» ACTIVITY
Return, with both end lines included, exactly what the data below holds from the line with "get pregnant this" through the line with "Golf Monthly is", though not the pictures.

* * * * *

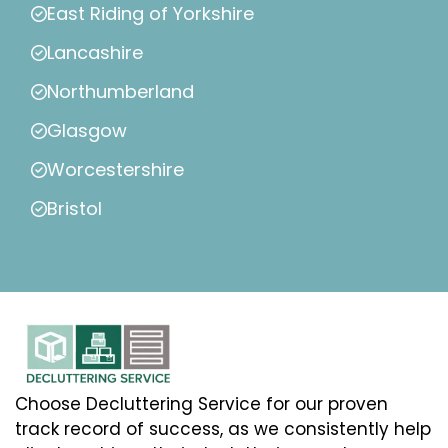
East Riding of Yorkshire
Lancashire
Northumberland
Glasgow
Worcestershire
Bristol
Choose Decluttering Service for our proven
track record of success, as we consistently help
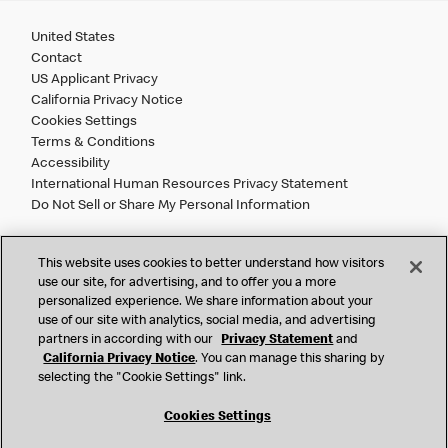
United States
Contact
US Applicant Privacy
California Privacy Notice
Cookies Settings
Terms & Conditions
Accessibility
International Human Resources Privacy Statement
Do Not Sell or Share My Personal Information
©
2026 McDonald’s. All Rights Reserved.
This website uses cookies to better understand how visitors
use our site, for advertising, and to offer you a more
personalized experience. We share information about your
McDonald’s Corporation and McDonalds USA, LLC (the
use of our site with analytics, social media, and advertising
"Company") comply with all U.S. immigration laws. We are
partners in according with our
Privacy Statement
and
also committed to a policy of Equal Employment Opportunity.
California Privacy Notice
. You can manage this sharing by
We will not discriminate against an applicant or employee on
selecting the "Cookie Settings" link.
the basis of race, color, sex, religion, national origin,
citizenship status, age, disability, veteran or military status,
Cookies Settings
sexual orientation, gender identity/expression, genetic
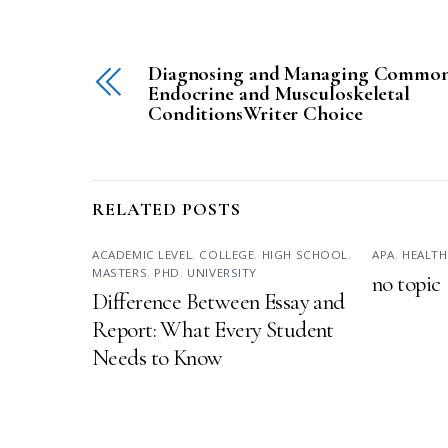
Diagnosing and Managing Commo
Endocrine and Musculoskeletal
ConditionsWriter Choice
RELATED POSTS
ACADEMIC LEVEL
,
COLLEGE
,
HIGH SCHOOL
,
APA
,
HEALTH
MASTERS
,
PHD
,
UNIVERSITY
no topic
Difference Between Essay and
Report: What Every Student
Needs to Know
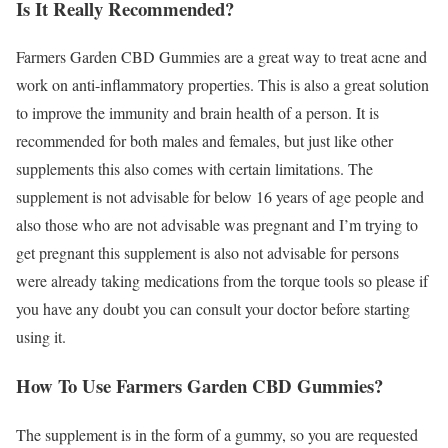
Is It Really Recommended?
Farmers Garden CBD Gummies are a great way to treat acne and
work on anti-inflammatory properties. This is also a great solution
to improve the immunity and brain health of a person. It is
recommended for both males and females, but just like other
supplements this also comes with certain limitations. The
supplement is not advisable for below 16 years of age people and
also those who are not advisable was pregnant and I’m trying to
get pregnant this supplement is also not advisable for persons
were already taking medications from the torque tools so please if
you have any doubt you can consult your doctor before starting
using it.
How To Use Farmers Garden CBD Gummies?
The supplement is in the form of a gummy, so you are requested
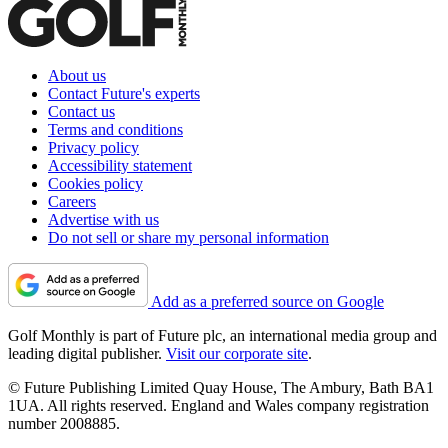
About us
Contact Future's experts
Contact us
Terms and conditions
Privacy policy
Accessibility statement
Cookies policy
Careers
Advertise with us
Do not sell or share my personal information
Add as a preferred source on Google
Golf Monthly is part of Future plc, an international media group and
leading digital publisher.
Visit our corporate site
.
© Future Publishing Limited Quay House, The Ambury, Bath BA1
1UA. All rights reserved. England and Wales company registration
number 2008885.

* * * * *

» ANSWER TO THIS PROBLEM
get pregnant this supplement is also not advisable for persons
were already taking medications from the torque tools so please if
you have any doubt you can consult your doctor before starting
using it.
How To Use Farmers Garden CBD Gummies?
The supplement is in the form of a gummy, so you are requested
About us
Contact Future's experts
Contact us
Terms and conditions
Privacy policy
Accessibility statement
Cookies policy
Careers
Advertise with us
Do not sell or share my personal information
Add as a preferred source on Google
Golf Monthly is part of Future plc, an international media group and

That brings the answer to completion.